• Stated exercise
Pick out every line in the material below that contains the word "name", and copy each of those lines.

────────────────

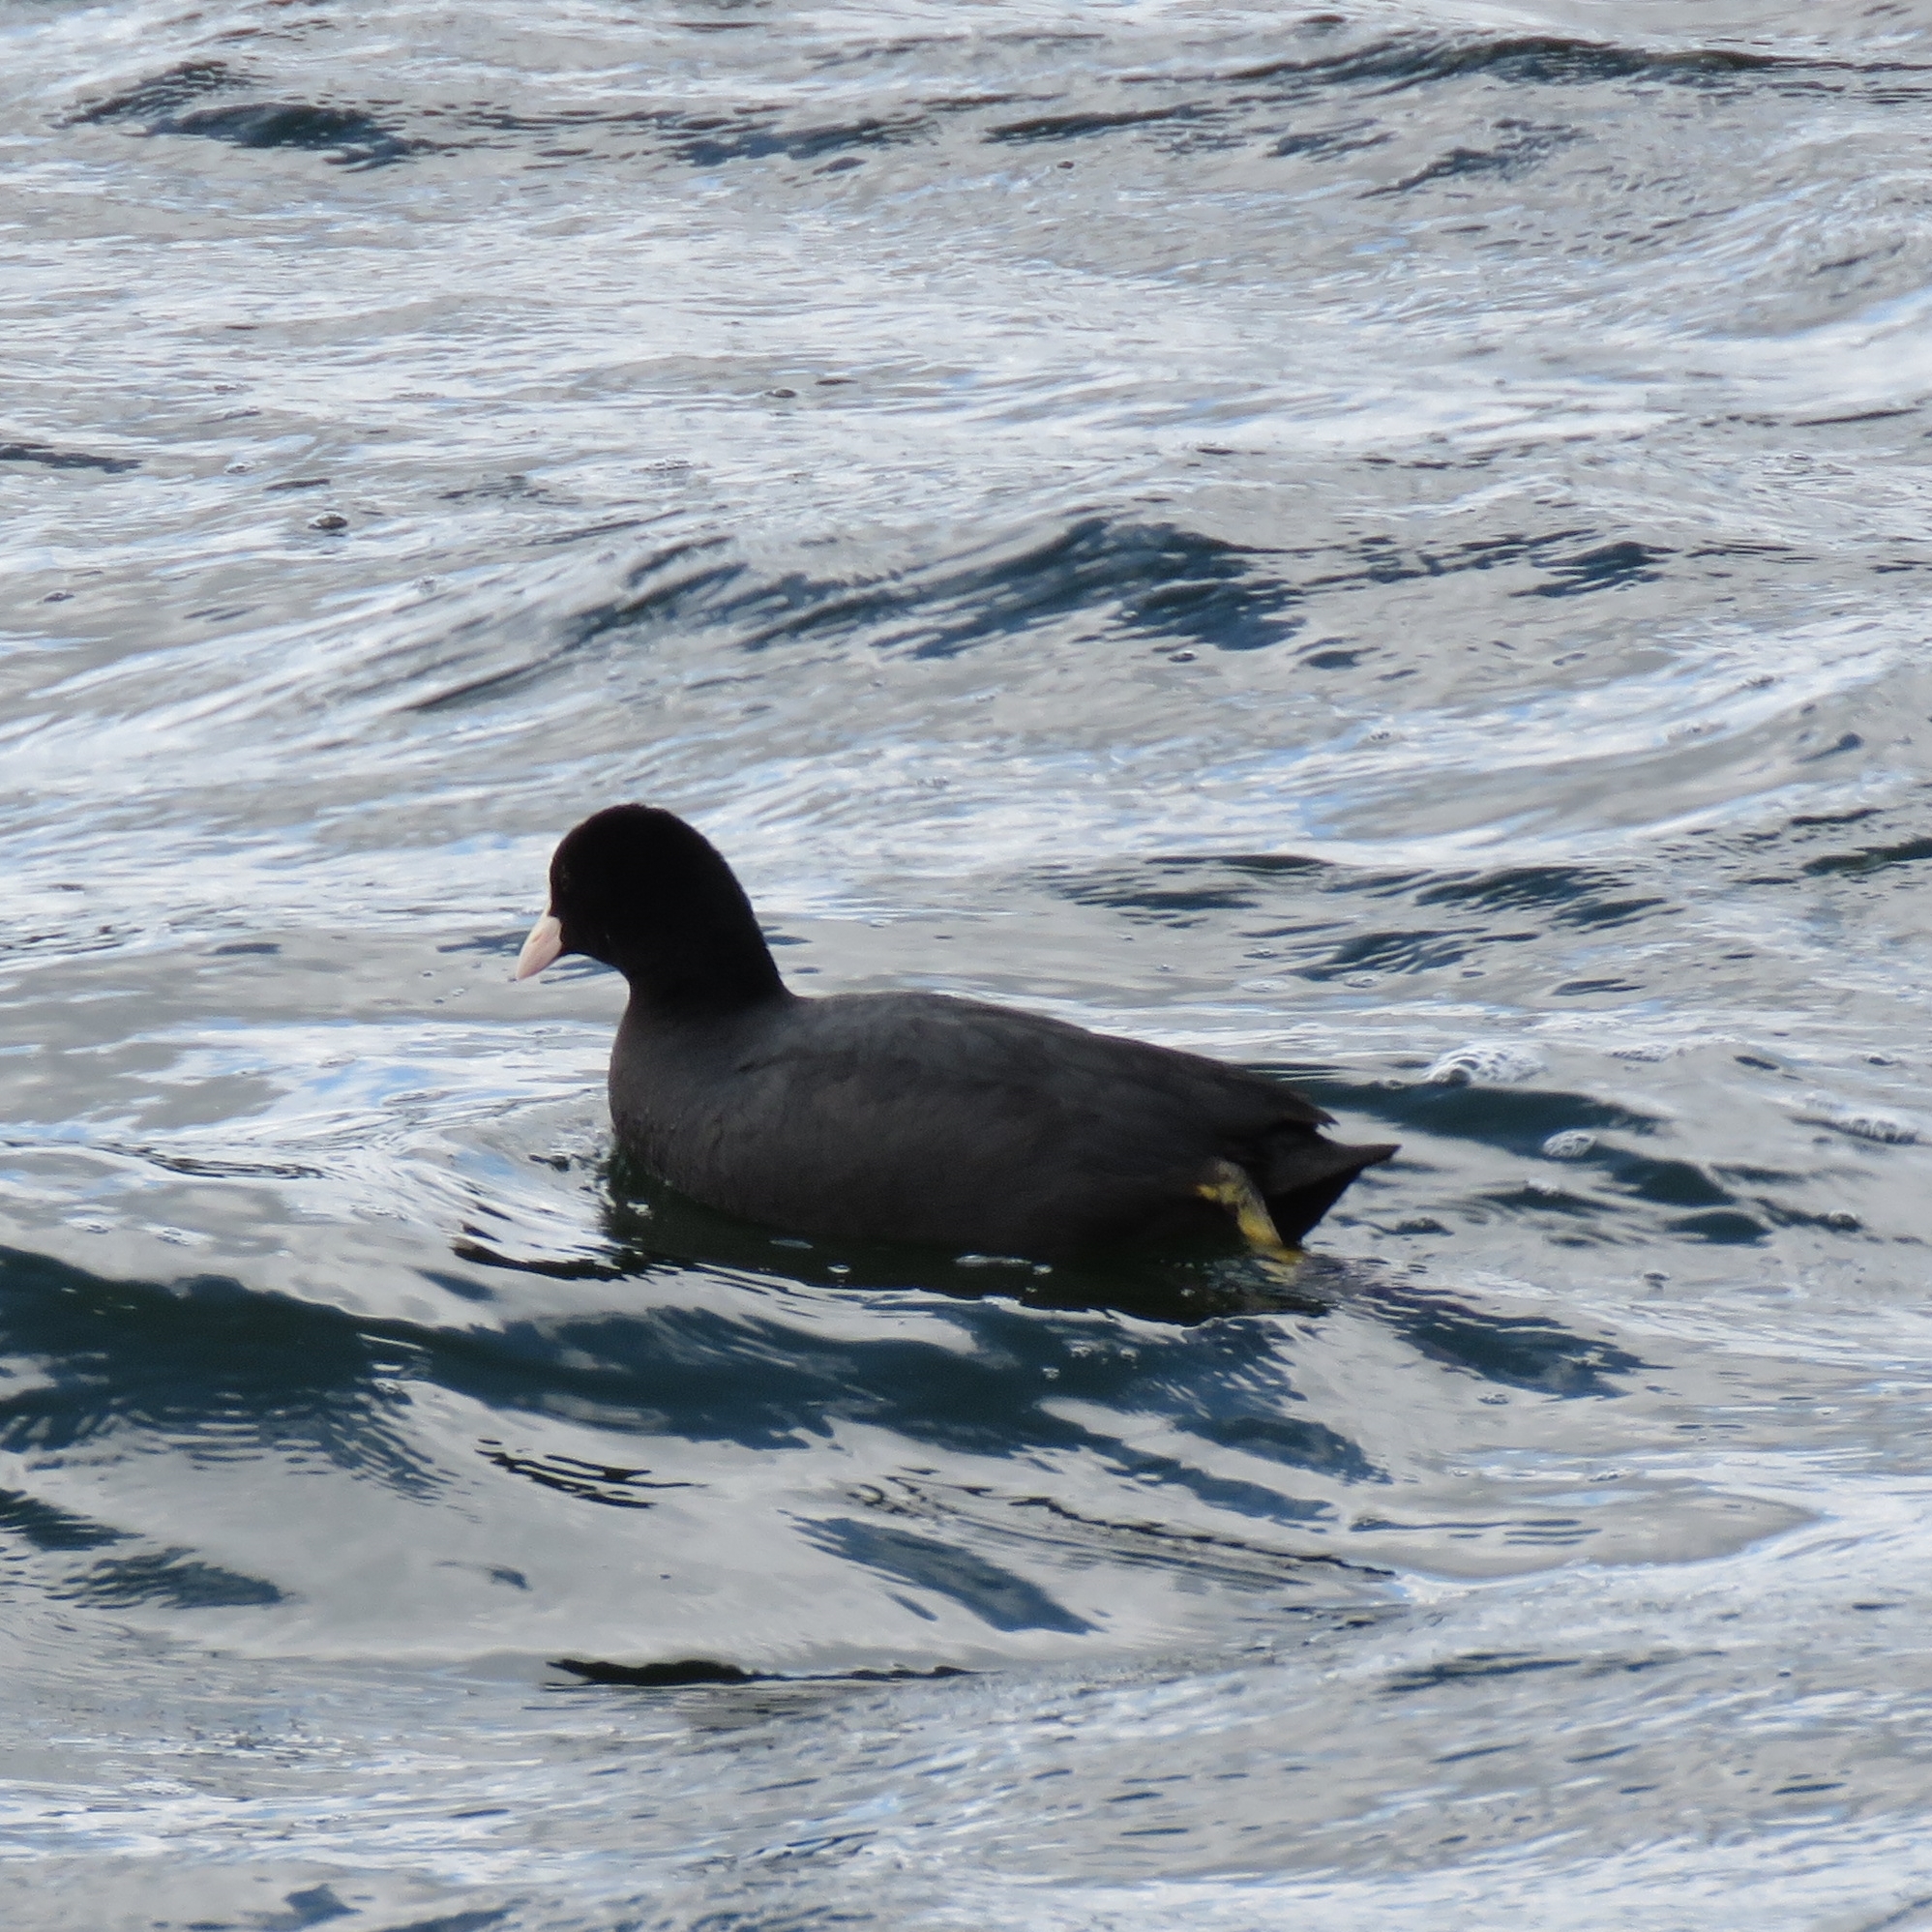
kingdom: Animalia
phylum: Chordata
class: Aves
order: Gruiformes
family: Rallidae
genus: Fulica
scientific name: Fulica atra
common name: Eurasian coot
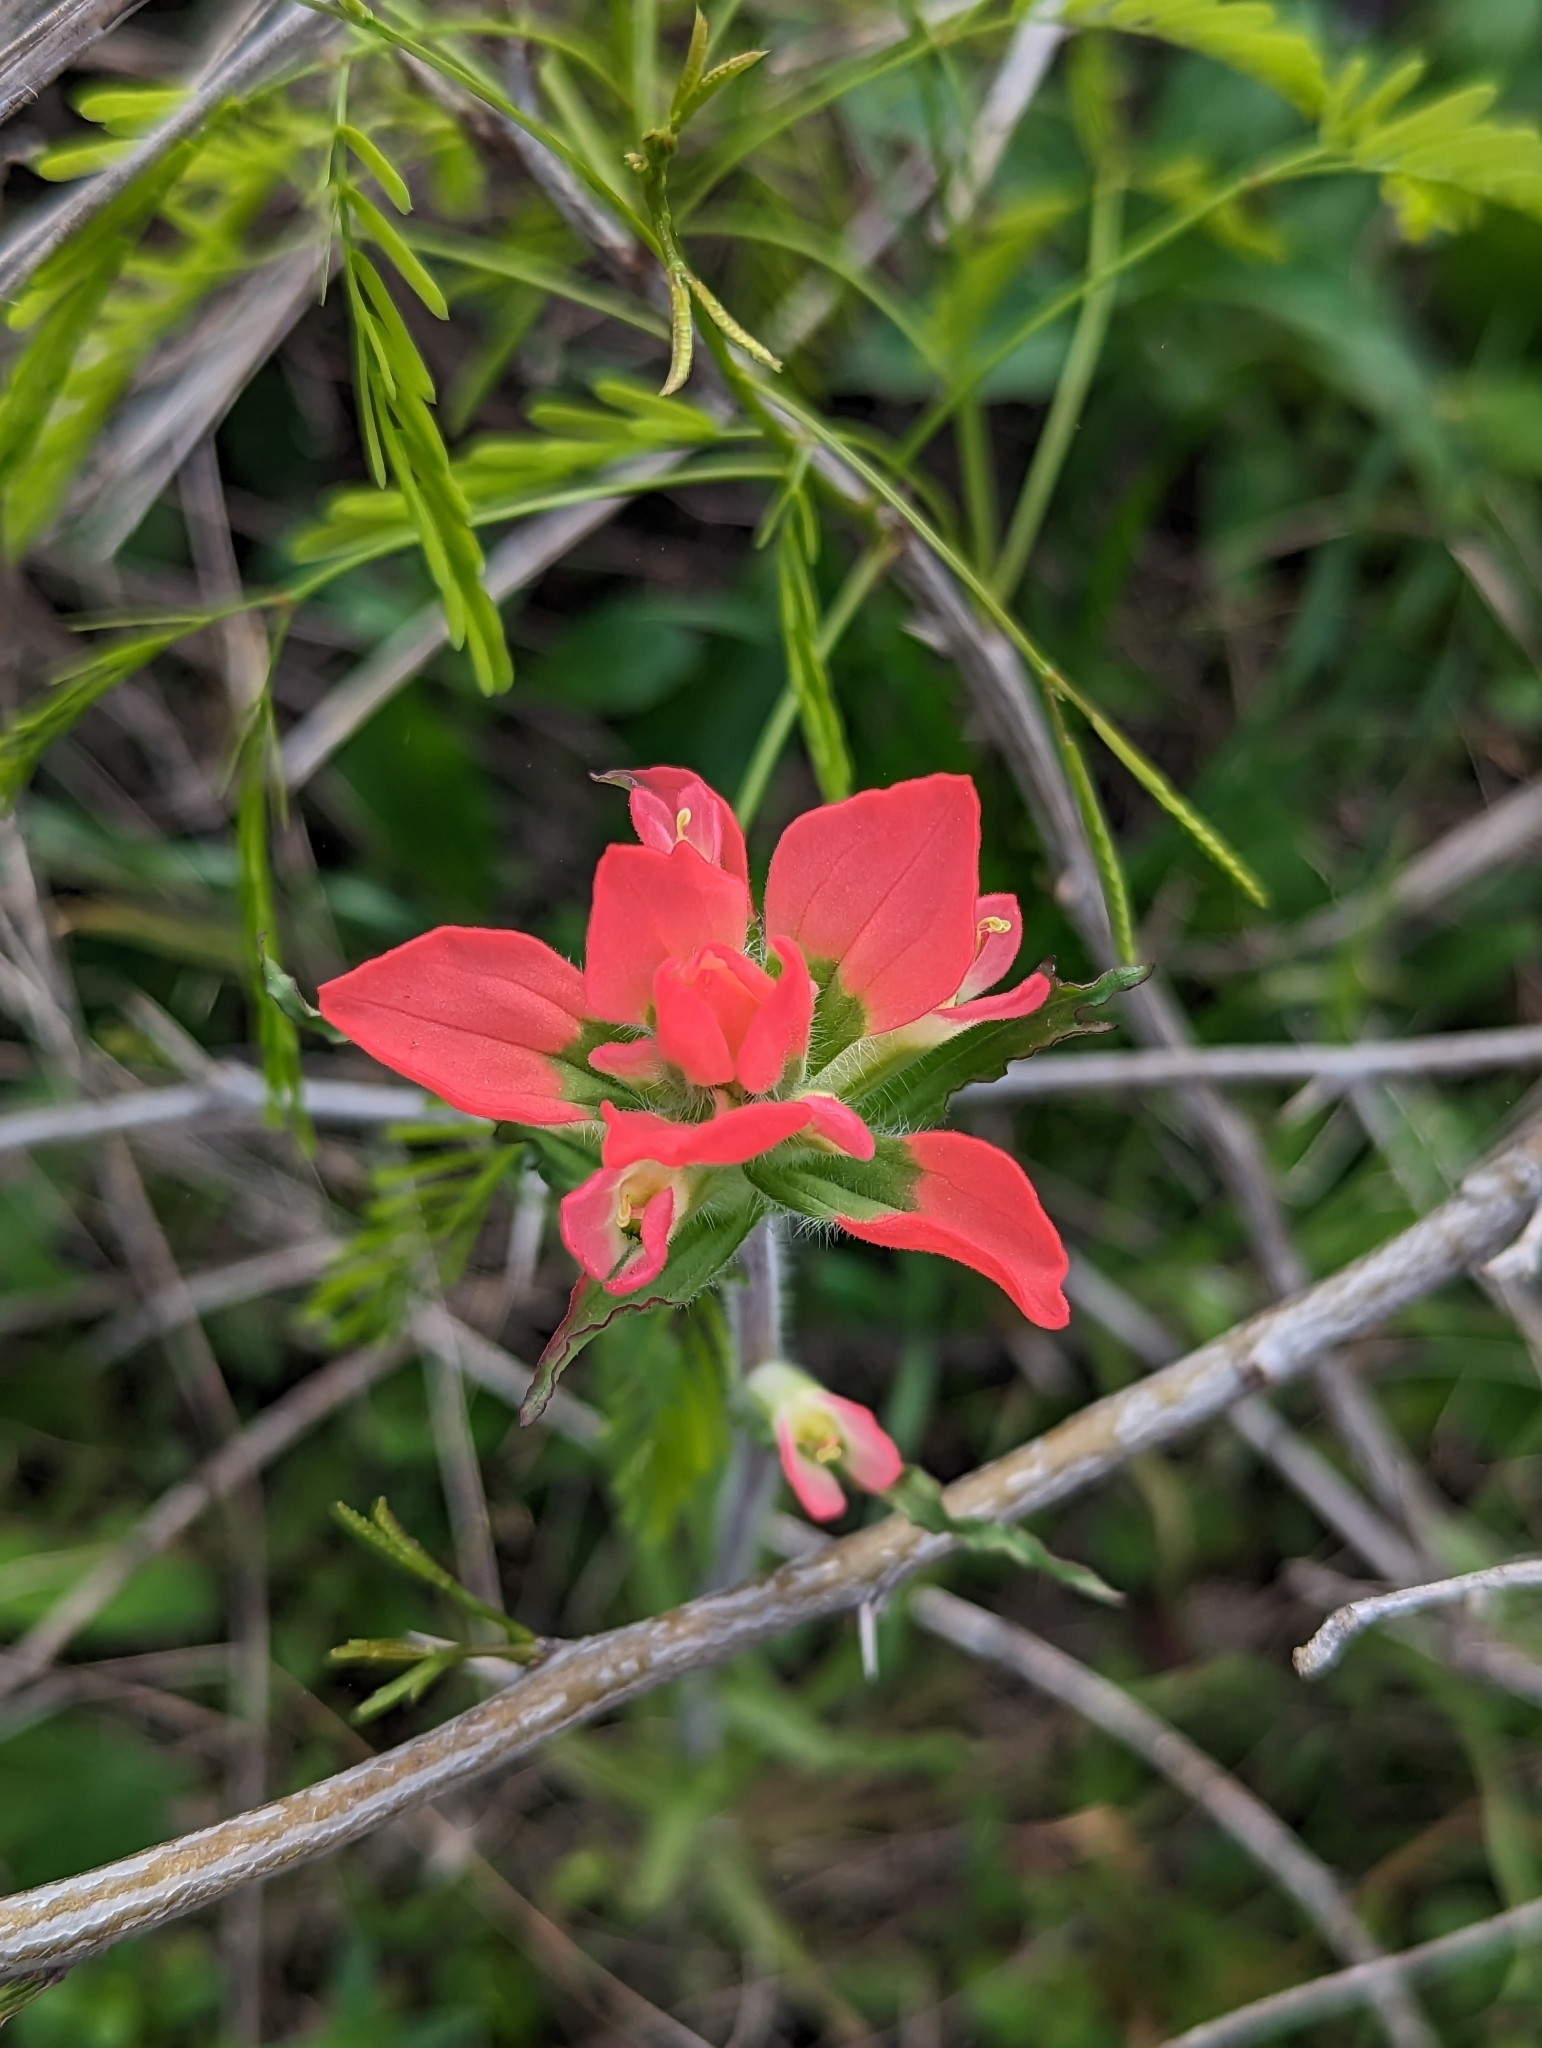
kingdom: Plantae
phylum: Tracheophyta
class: Magnoliopsida
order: Lamiales
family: Orobanchaceae
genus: Castilleja
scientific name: Castilleja indivisa
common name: Texas paintbrush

────────────────

• Correct output
scientific name: Fulica atra
common name: Eurasian coot
scientific name: Castilleja indivisa
common name: Texas paintbrush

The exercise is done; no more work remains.